Nilai Rendah Karena Terlena Dengan Gadget
Survei PISA 2018 itu lagi-lagi menempatkan siswa Indonesia di jajaran nilai terendah terhadap pengukuran membaca (literasi), matematika, dan sains. Pada kategori kemampuan membaca, Indonesia menempati peringkat ke-6 dari bawah (74) dengan skor rata-rata 371.
Setiap 3 tahun, murid-murid berusia 15 tahun dari sekolah-sekolah yang dipilih secara acak, menempuh tes dalam mata pelajaran utama yaitu membaca, matematika dan sains. Tes ini bersifat diagnostik yang digunakan untuk memberikan informasi yang berguna untuk perbaikan sistem pendidikan.
Rendahnya tingkat literasi di Indonesia salah satunya karena penggunaan teknologi yang kurang bijaksana. Masyarakat Indonesia banyak yang terlena akan kecanggihan teknologi masa kini. Padahal sebenarnya kegiatan membaca juga bisa dilaksanakan melalui gadget dengan adanya teknologi e-book.
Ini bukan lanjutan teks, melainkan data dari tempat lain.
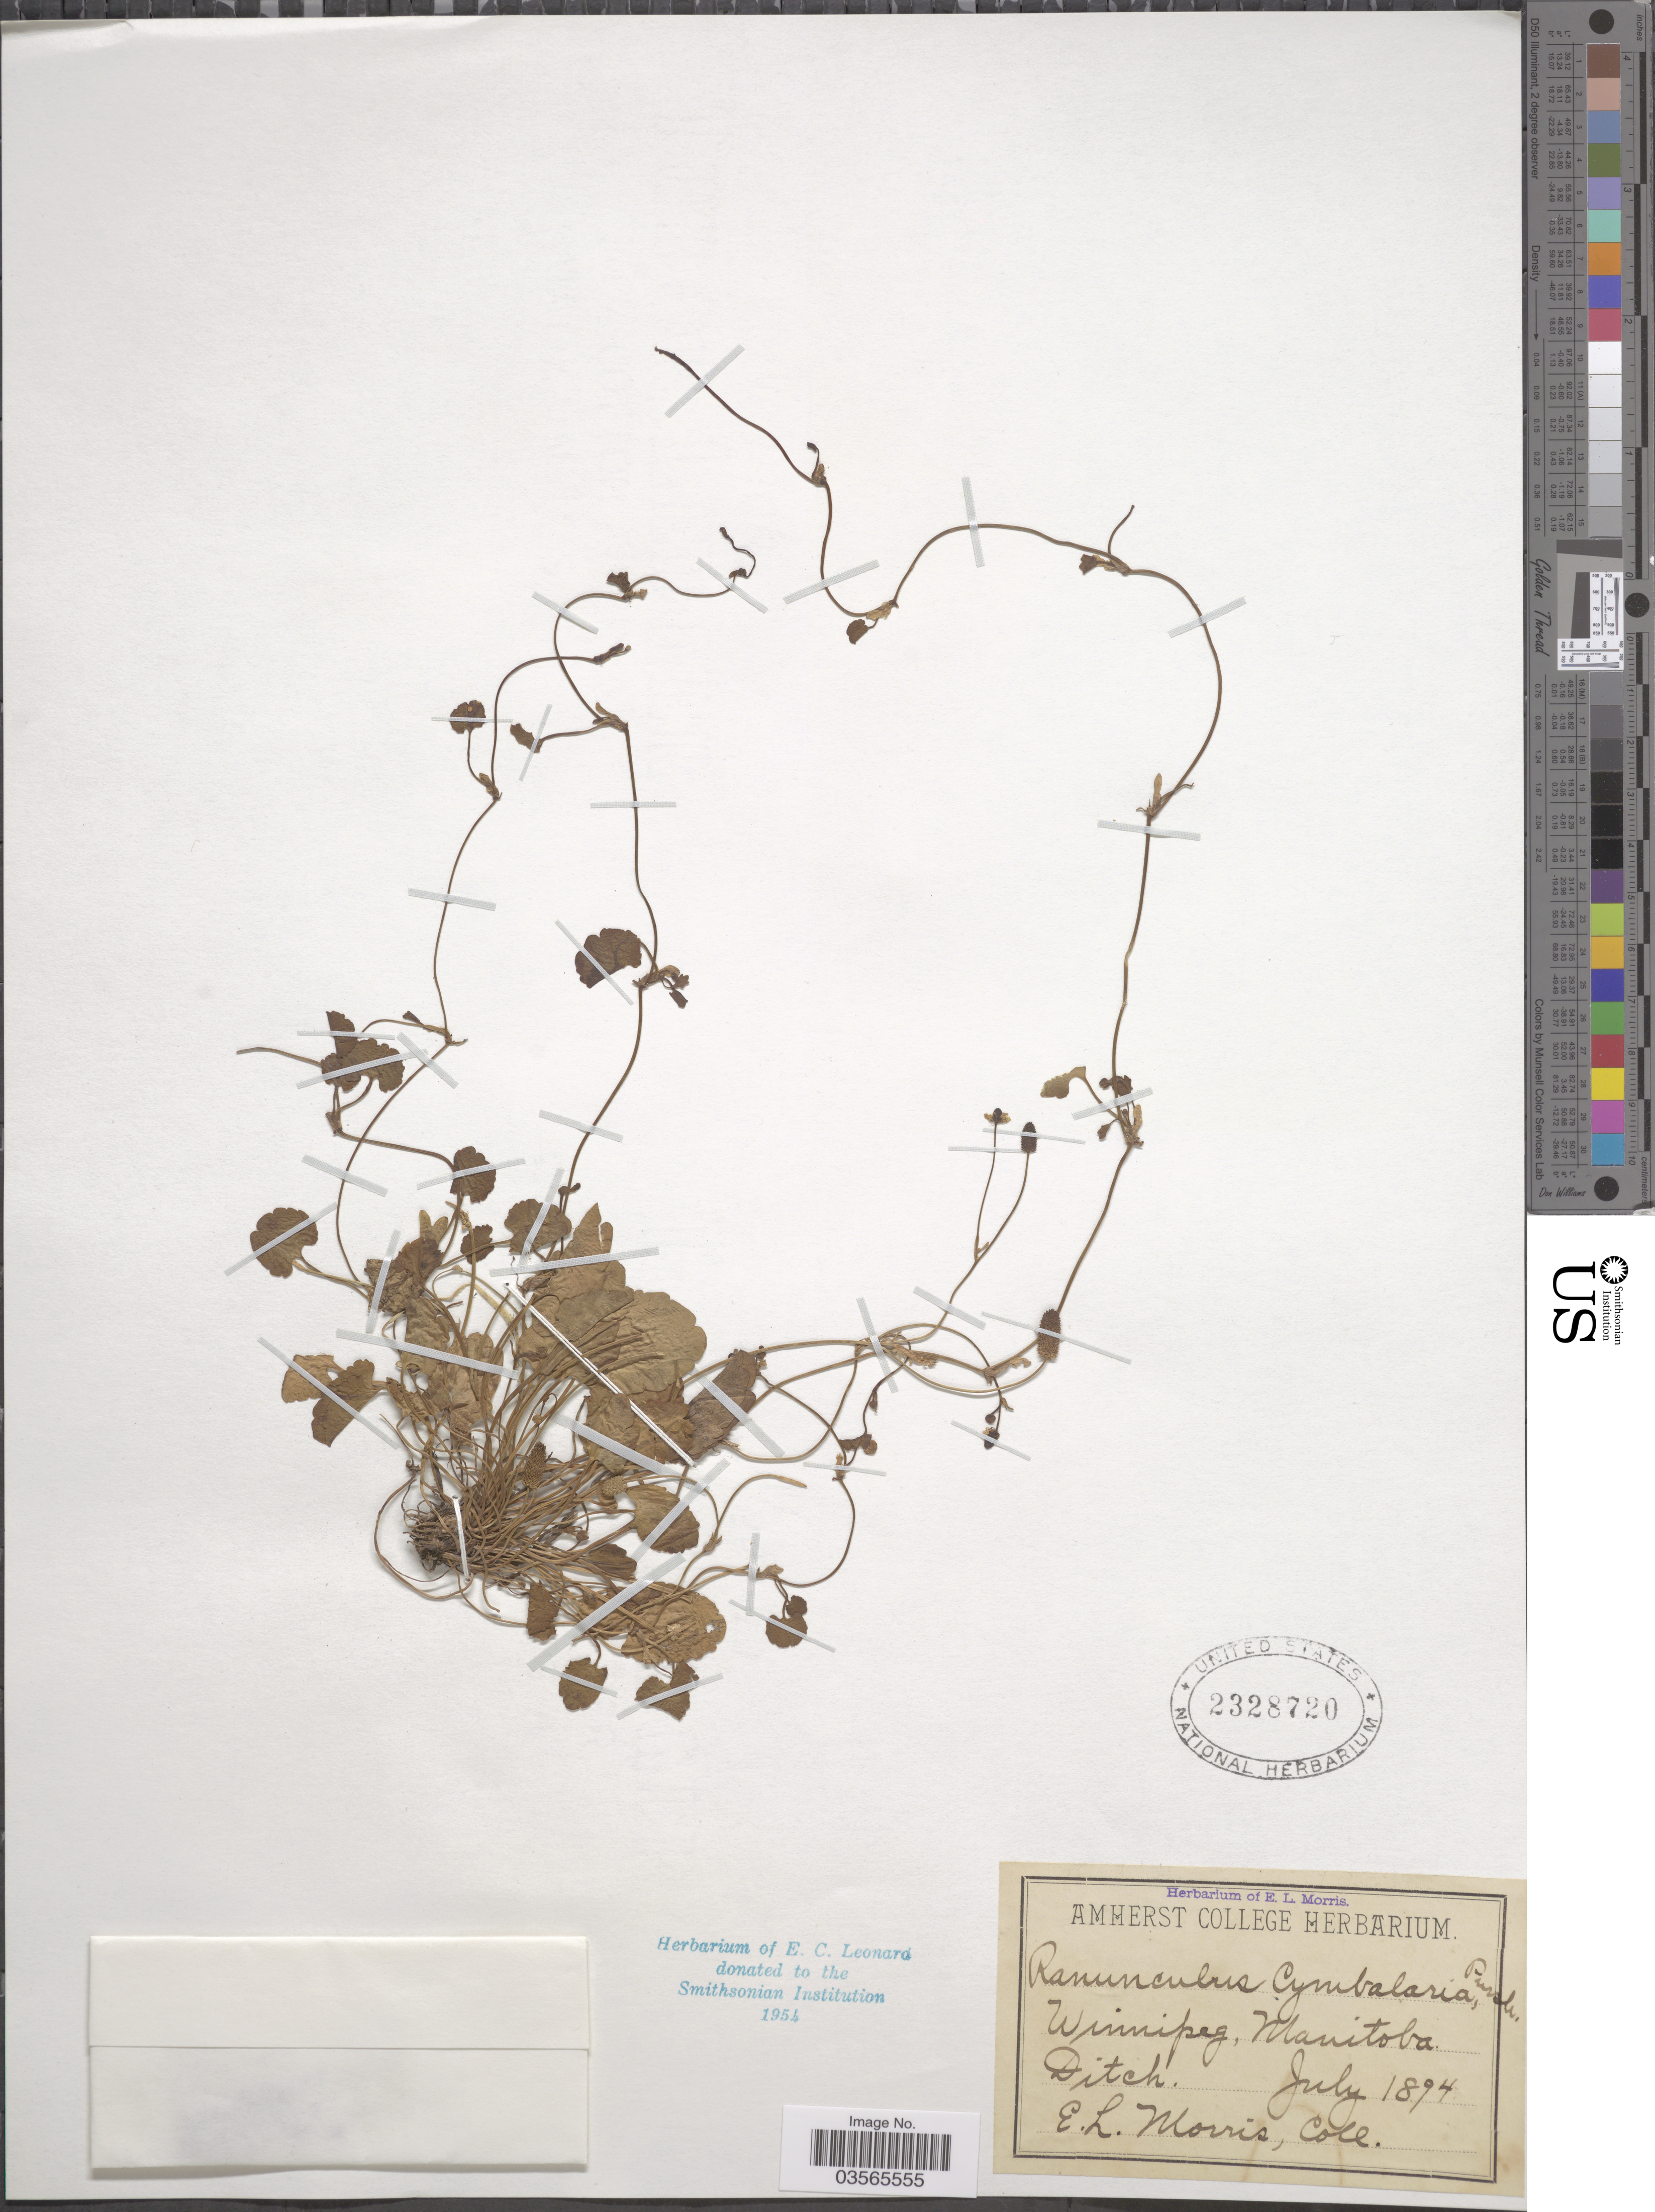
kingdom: Plantae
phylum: Tracheophyta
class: Magnoliopsida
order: Ranunculales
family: Ranunculaceae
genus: Halerpestes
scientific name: Halerpestes cymbalaria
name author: (Pursh) Greene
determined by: Strong, M. T., (US), Smithsonian Institution - National Museum of Natural History (UNITED STATES)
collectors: E. Morris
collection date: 1894-07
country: Canada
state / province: Manitoba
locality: Winnipeg, Manitoba. Ditch.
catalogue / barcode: US 2328720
Menurut PISA, tingkat kemampuan membaca akan berdampak pada kemampuan ekonomi di masa yang akan datang. Indonesia masih digolongkan dalam negara yang belum mampu menciptakan kemampuan anak untuk berpikir kritis dan analitis sebagaimana yang seharusnya dilakukan orang dewasa dalam menghadapi tuntutan zaman yang semakin berat.
Hal ini tentunya akan berdampak pada kegiatan perekonomian Indonesia di kancah internasional. Jika Indonesia tidak dapat bersaing, maka akan membuat perekonomian Indonesia terpuruk dan dipastikan kesejahteraan warga negara akan menurun. (MRZ).